Wallet, iPod, Motorola Razr. Full-to-bursting kikay kit. A pair of shades. The prescription glasses you vow to wear more often, but don’t. Twelve-inch MacBook in its snug neoprene sleeve, its charger and a spare battery pack. Red Moleskine notebook, a couple of pens. A jacket, since your office is Siberia in Manila. A slinky black cami for after-dinner drinks with the girls. And since you simply can’t bear the thought of wearing your black work pumps with said cami, a pair of killer patent stilettos. A selection of cuffs and chains to accessorize. A book – just in case you get stuck in traffic. A change of underwear – just in case. The house keys. The kitchen sink. And then some.

This is your life, and you’d be nuts to try and stuff it all into a precious little satin clutch or a darling mini satchel (although you’ve tried more than once). Thankfully, now you don’t have to. The perpetually busy and style savvy can literally live large without having to resort to shapeless sacks, staid boxy suitcase-like contraptions, bulky backpacks, or (horror of horrors) very large paper bags – because in 2006, the big bag is back in a big way.

From Frumpy To Fashionable

Once considered the frumpy old maid aunt of the slim clutch and sleek handbag, the big bag has been refreshed and refurbished with style, enjoying a resurgence on fall runways. Fashion’s biggest names have eschewed flimsy miniatures in favor of more practical, large bags without sacrificing form for function. A number of designers have already invested in big bags, making them a key for look both the current and coming retail seasons – and making the lives of on-the-go urbanites easier and choicer well into 2007.

◇ ◇ ◇ ◇

— The problem —
Rewrite the paragraph of the big-bag article that begins "This is your life" in a shorter form, keeping its main facts. The material placed after this passage is not needed for the work.

— Data —
◇ ◇ ◇ ◇

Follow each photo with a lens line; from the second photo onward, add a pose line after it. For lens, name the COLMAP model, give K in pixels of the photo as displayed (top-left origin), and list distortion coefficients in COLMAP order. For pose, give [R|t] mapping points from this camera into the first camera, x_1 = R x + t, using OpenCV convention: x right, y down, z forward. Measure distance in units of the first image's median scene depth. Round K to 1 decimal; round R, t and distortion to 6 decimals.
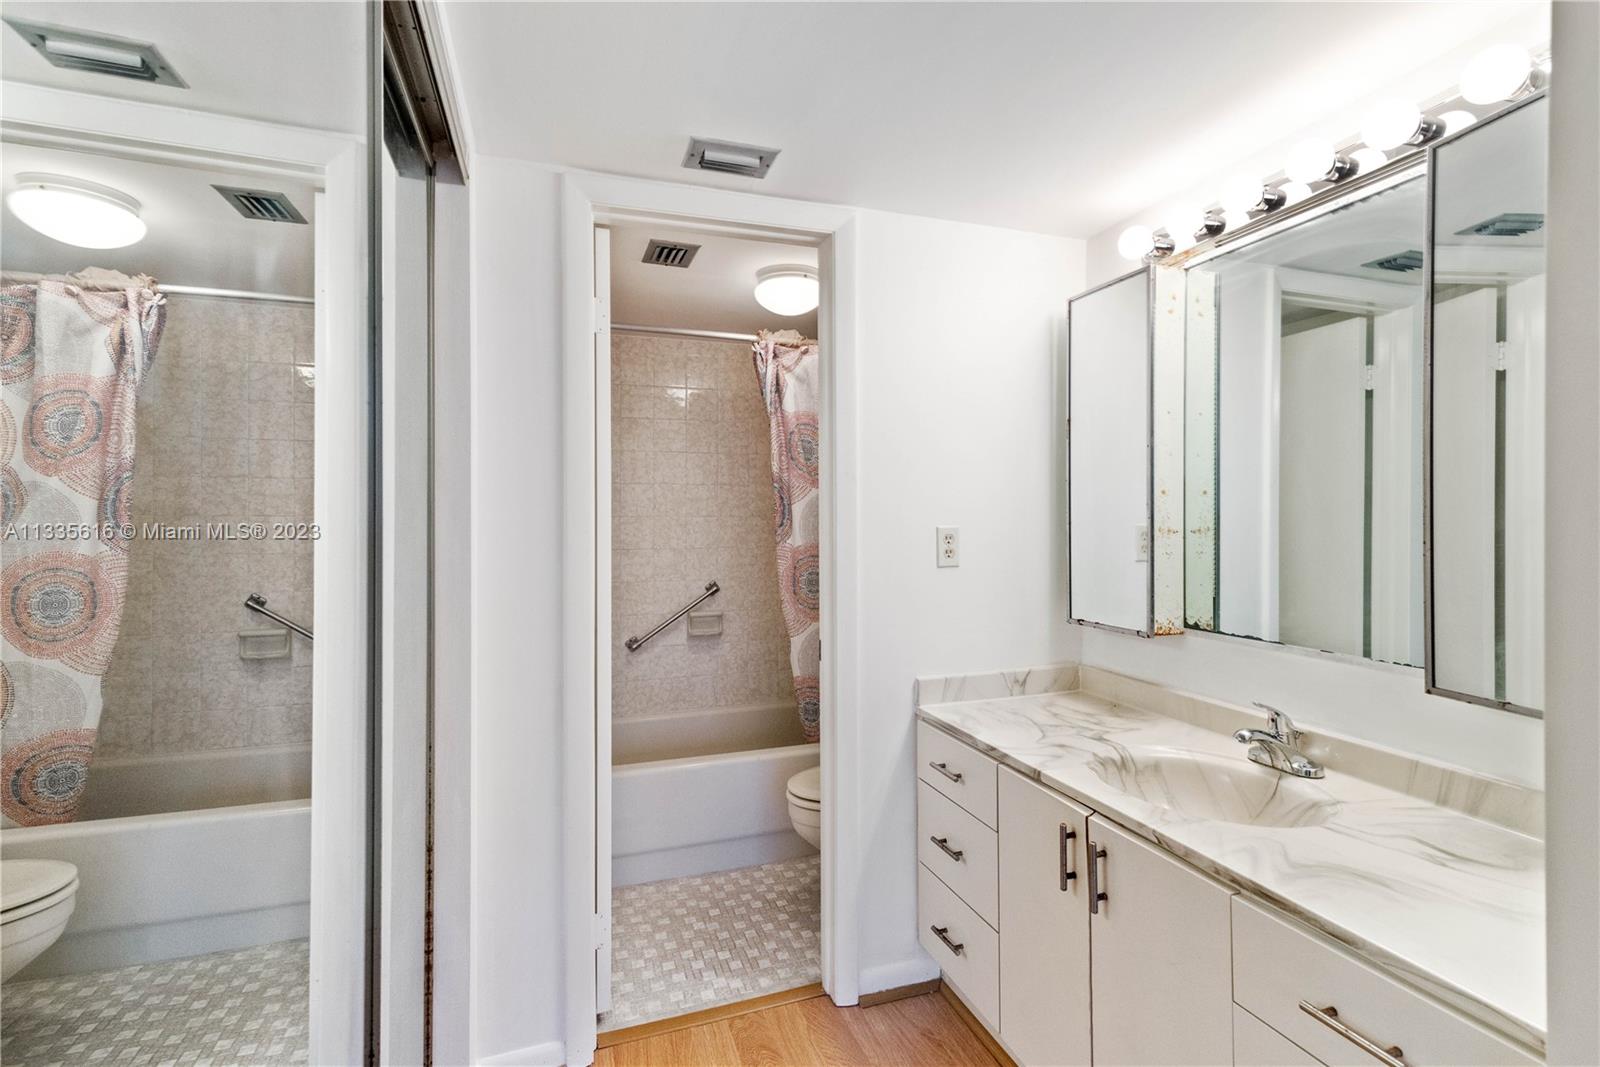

◇ ◇ ◇ ◇

— Answer to the exercise —
Cramming all of this into a small satin clutch or mini satchel is unreasonable, though often attempted, and it is no longer necessary. Busy, style-conscious people need not resort to shapeless sacks, boxy suitcase-like carriers, bulky backpacks or large paper bags, because in 2006 the big bag has made a strong comeback.